Joe Williams: Brief Comments on a Haiku by Nicholas Virgilio

 

heat before the storm:

a fly disturbs the quiet

of the empty store

 

            The first line of Virgilio’s haiku establishes the traditional seasonal element of a haiku, in this case the summer, and further places us in a specific seasonal moment: the heat of the afternoon as storm clouds approach, darkening the sky.  The colon that ends the line, the only mark of punctuation in the haiku, acts effectively as a kire-ji or cutting word, sealing the line as a full thought, the ambience of which will act to frame the content of the remainder of the poem.
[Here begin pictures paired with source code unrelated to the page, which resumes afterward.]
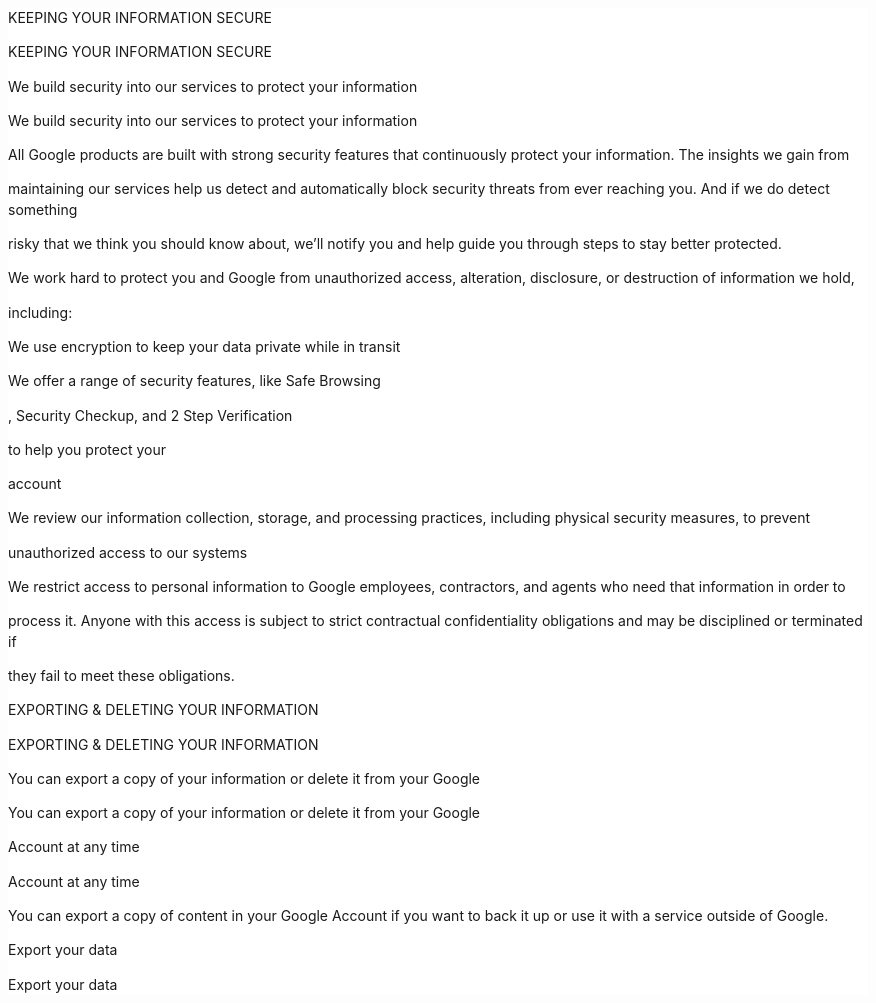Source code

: KEEPING YOUR INFORMATION SECURE

KEEPING YOUR INFORMATION SECURE

We build security into our services to protect your information

We build security into our services to protect your information

All Google products are built with strong security features that continuously protect your information. The insights we gain from

maintaining our services help us detect and automatically block security threats from ever reaching you. And if we do detect something

risky that we think you should know about, we’ll notify you and help guide you through steps to stay better protected.

We work hard to protect you and Google from unauthorized access, alteration, disclosure, or destruction of information we hold,

including:

We use encryption to keep your data private while in transit

We offer a range of security features, like Safe Browsing

, Security Checkup, and 2 Step Verification

 to help you protect your

account

We review our information collection, storage, and processing practices, including physical security measures, to prevent

unauthorized access to our systems

We restrict access to personal information to Google employees, contractors, and agents who need that information in order to

process it. Anyone with this access is subject to strict contractual confidentiality obligations and may be disciplined or terminated if

they fail to meet these obligations.

EXPORTING & DELETING YOUR INFORMATION

EXPORTING & DELETING YOUR INFORMATION

You can export a copy of your information or delete it from your Google

You can export a copy of your information or delete it from your Google

Account at any time

Account at any time

You can export a copy of content in your Google Account if you want to back it up or use it with a service outside of Google.

Export your data

Export your data
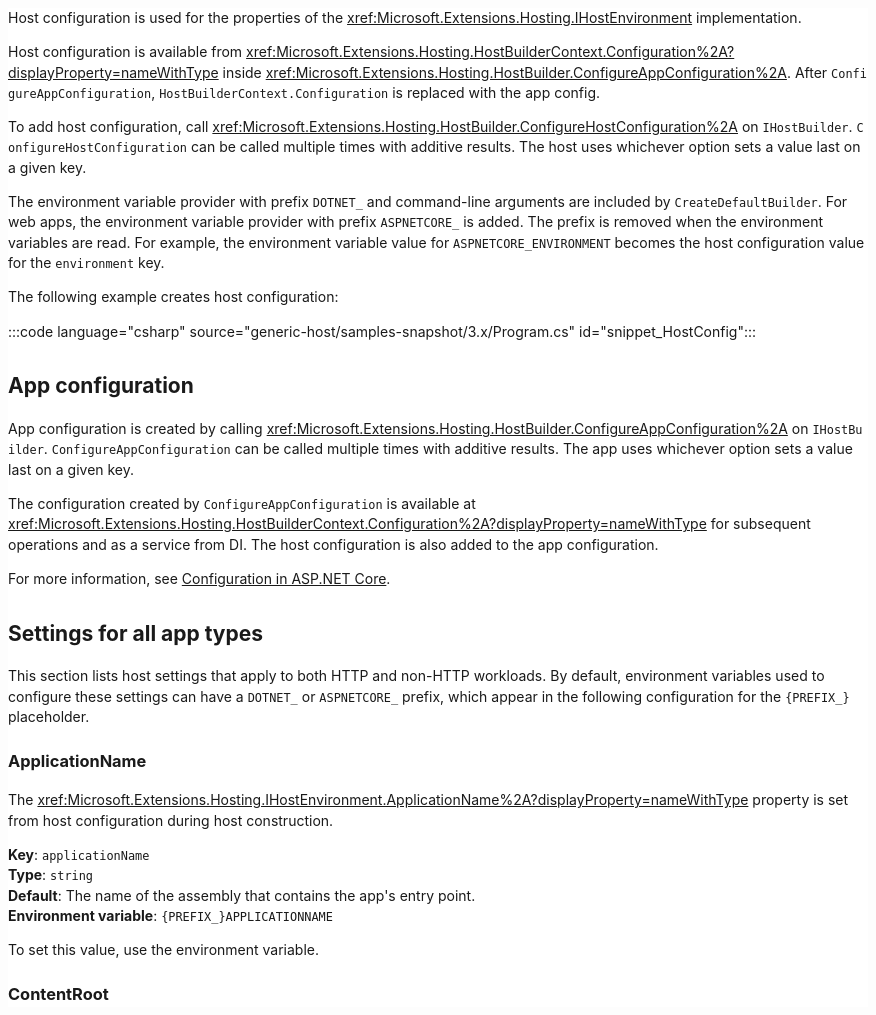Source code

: Host configuration is used for the properties of the <xref:Microsoft.Extensions.Hosting.IHostEnvironment> implementation.

Host configuration is available from <xref:Microsoft.Extensions.Hosting.HostBuilderContext.Configuration%2A?displayProperty=nameWithType> inside <xref:Microsoft.Extensions.Hosting.HostBuilder.ConfigureAppConfiguration%2A>. After `ConfigureAppConfiguration`, `HostBuilderContext.Configuration` is replaced with the app config.

To add host configuration, call <xref:Microsoft.Extensions.Hosting.HostBuilder.ConfigureHostConfiguration%2A> on `IHostBuilder`. `ConfigureHostConfiguration` can be called multiple times with additive results. The host uses whichever option sets a value last on a given key.

The environment variable provider with prefix `DOTNET_` and command-line arguments are included by `CreateDefaultBuilder`. For web apps, the environment variable provider with prefix `ASPNETCORE_` is added. The prefix is removed when the environment variables are read. For example, the environment variable value for `ASPNETCORE_ENVIRONMENT` becomes the host configuration value for the `environment` key.

The following example creates host configuration:

:::code language="csharp" source="generic-host/samples-snapshot/3.x/Program.cs" id="snippet_HostConfig":::

## App configuration

App configuration is created by calling <xref:Microsoft.Extensions.Hosting.HostBuilder.ConfigureAppConfiguration%2A> on `IHostBuilder`. `ConfigureAppConfiguration` can be called multiple times with additive results. The app uses whichever option sets a value last on a given key. 

The configuration created by `ConfigureAppConfiguration` is available at <xref:Microsoft.Extensions.Hosting.HostBuilderContext.Configuration%2A?displayProperty=nameWithType> for subsequent operations and as a service from DI. The host configuration is also added to the app configuration.

For more information, see [Configuration in ASP.NET Core](xref:fundamentals/configuration/index).

## Settings for all app types

This section lists host settings that apply to both HTTP and non-HTTP workloads. By default, environment variables used to configure these settings can have a `DOTNET_` or `ASPNETCORE_` prefix, which appear in the following configuration for the `{PREFIX_}` placeholder.



### ApplicationName

The <xref:Microsoft.Extensions.Hosting.IHostEnvironment.ApplicationName%2A?displayProperty=nameWithType> property is set from host configuration during host construction.

**Key**: `applicationName`  
**Type**: `string`  
**Default**: The name of the assembly that contains the app's entry point.  
**Environment variable**: `{PREFIX_}APPLICATIONNAME`

To set this value, use the environment variable. 

### ContentRoot
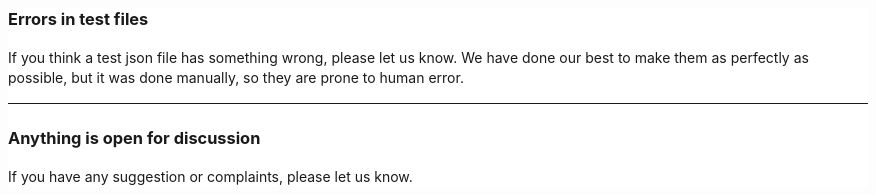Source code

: ### Errors in test files
If you think a test json file has something wrong, please let us know. We have done our best to make them as perfectly as possible, but it was done manually, so they are prone to human error.

---
### Anything is open for discussion
If you have any suggestion or complaints, please let us know.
            The second line, “a fly disturbs the quiet,” not only establishes the stillness that precedes summer storms, but also emphasizes the depth of that silence, one so profound that not only is the tiny buzz of a fly heard, it actually “disturbs” that calm.  The use of the word “disturbs” resonates with the feeling of disquiet an impending storm evokes.  Notice how the effect of the line is quite different than if it had read, “a fly breaks the quiet” or “a fly is heard in the quiet.”  The haiku’s final line proceeds to magnify that disturbance by actually moving it out of the poem and into the mind of the reader, making it his own experience of realization and disturbance when he is suddenly—and quite unexpectedly— cast inside the dust and dry darkness of an empty store, rather than standing outside viewing the clouds and feeling the still summer heat as the opening lines might lead one to expect.  The use of a “store” rather than, say, a “room”, further emphasizes the quiet and isolation.  A store, we assume, was once crowded with people and noises and items for purchase; their wholesale absence, coupled with the knowledge of their once presence, makes the final scene one of utter desolation inhabited only by a man and his sole companion, the most inconsequential of creatures, a fly.  Notice how differently we would feel if the line had read “of the empty new store”, a construction that would carry intimations of hope, future, and coming fullness, a complete inversion of the feelings Virgilio’s actual line evokes.  The fly, as natural spawn of rot, death, and corruption, is the model symbol for the Camden Virgilio saw all around him, an urban environment in deep decline and decay.

From a structural standpoint, it should be noted that this haiku (a strict 5-7-5 syllabic construction) contains significant alliteration in the words “storm” and “store”.  The important position of these words at the end of the first and third lines respectively, as well as the head rhyme (indeed, it is almost a rhyme of identity) acts to intensify the imminent manifestation of the coming storm while, at the same time, the words “quiet” and “empty” paradoxically emphasize the presence of its absence, a contradictoriness which, assisted by “disturbs,” probably the key word in this haiku, lends a vague air of menace to the sense of desolation that ultimately pervades this poem.